'''

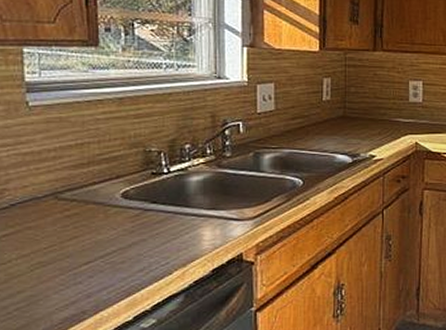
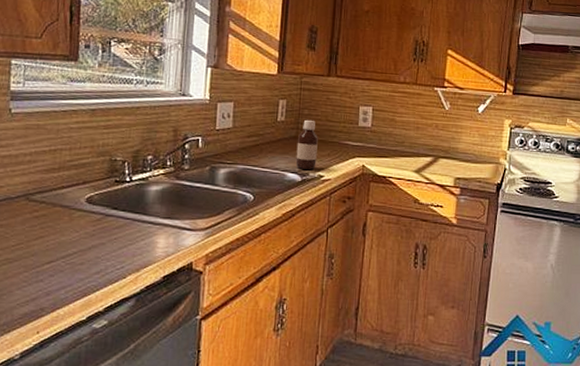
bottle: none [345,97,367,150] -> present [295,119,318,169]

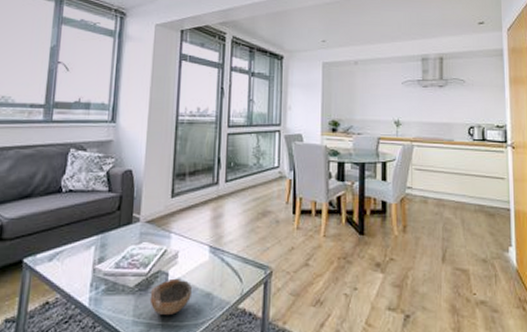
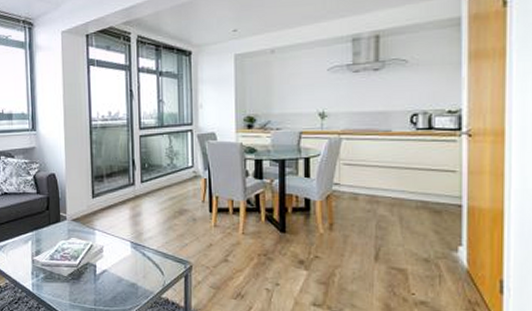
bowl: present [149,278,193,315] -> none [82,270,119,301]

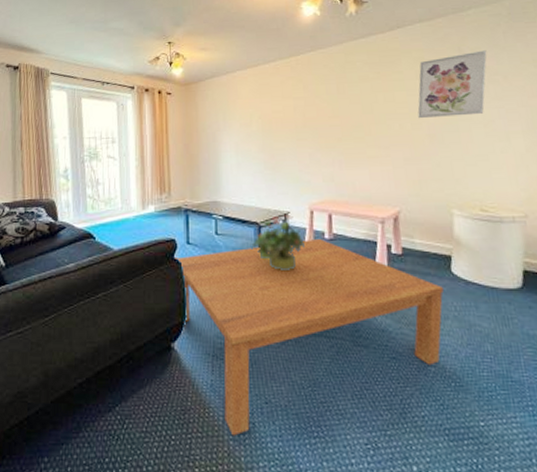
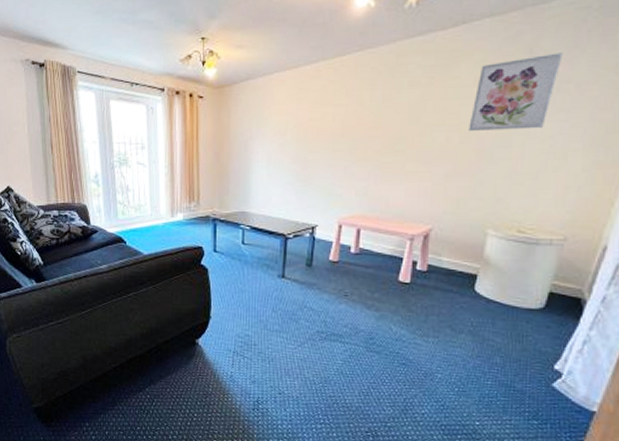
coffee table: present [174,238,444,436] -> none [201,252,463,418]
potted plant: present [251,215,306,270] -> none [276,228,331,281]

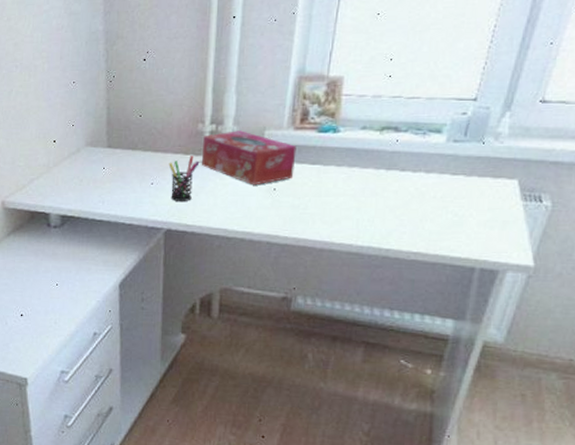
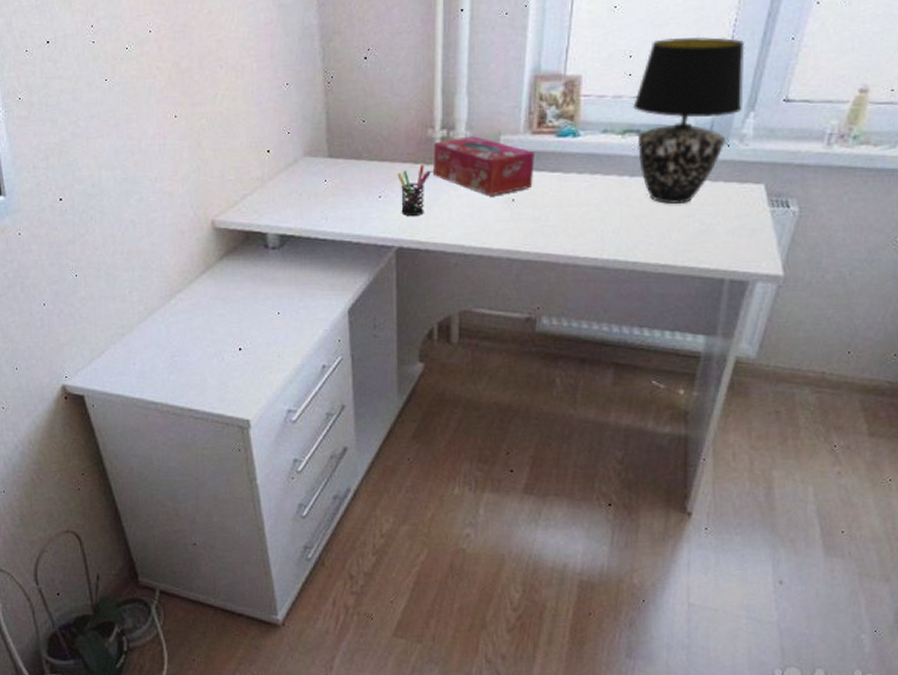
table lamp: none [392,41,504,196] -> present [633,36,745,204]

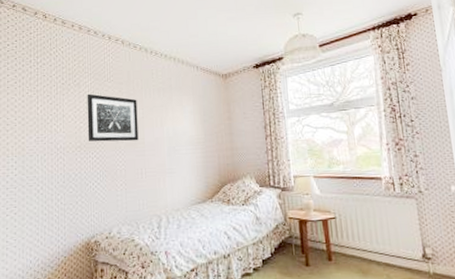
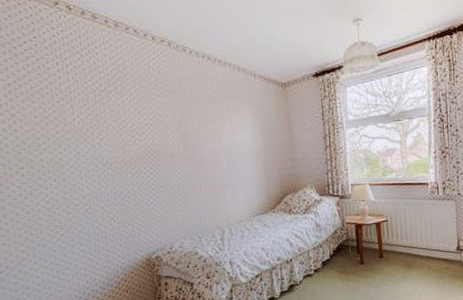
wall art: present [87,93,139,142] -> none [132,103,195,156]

'''

ABOUT THIS TASK | Repeat the material above word for word but skip the images.

EXERCISE RESULT |
bottle: none [345,97,367,150] -> present [295,119,318,169]

bowl: present [149,278,193,315] -> none [82,270,119,301]

coffee table: present [174,238,444,436] -> none [201,252,463,418]
potted plant: present [251,215,306,270] -> none [276,228,331,281]

table lamp: none [392,41,504,196] -> present [633,36,745,204]

wall art: present [87,93,139,142] -> none [132,103,195,156]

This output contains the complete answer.